Ben Shapiro on Congress’s structural problems during a C-Span interview Aug 1, 2014 at ~44 min mark:
“Unfortunately we have come to the idea that compromising and legislation is the job of congress. The job of congress is to protect your rights. That’s the job of congress. And if they are compromising your rights: that is not a compromise you want to be part of. And if they are creating legislation that violates those rights that’s not something you want to be part of either. What we want is a congress that is answerable to us and we want an executive body that is answerable to us. What we are watching is a gradual slide into an executive dictatorship because we have a group of people in America who don’t watch closely and yell for compromise and then yell for something to be done whenever there is a problem, whenever there is a crisis something must be done and if congress won’t do it then the president of the United States should.
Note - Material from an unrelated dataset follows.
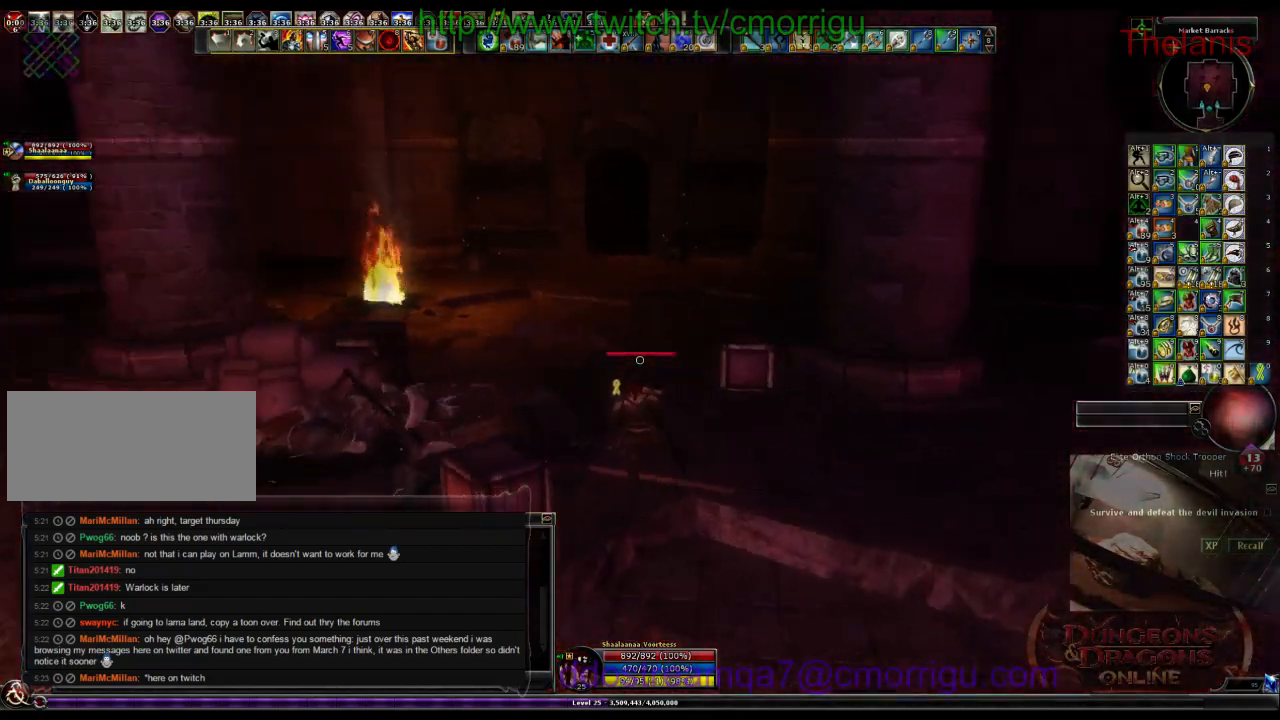
{"keys": ["w"], "events": []}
Well, as it turns out, in the constitution of the United States, the job of the president is pretty specifically defined, and nowhere in there does it say “do good stuff.” That is not the job of the President. The job of the president is to adhere to his constitutional boundaries and when we’ve lost that, we have lost the system.”
I could not agree more! The only thing that is missing is the rationale behind why you would not want congress to do stuff. It boils down to the same reason you don’t go off and marry somebody solely based upon how you feel. One should carefully weigh all options look at the ramifications, be introspective and take a hard look at the relationship: is it co-dependent, is it abusive, is it one-sided. Wait, we are talking about government, overreaching government, controlling government, wasteful government, there is nothing well ordered about government, it is the epitome of bad relationships. When it comes to what our government should do and not do is simply do what is available within the rules of the system, it is not a relationship.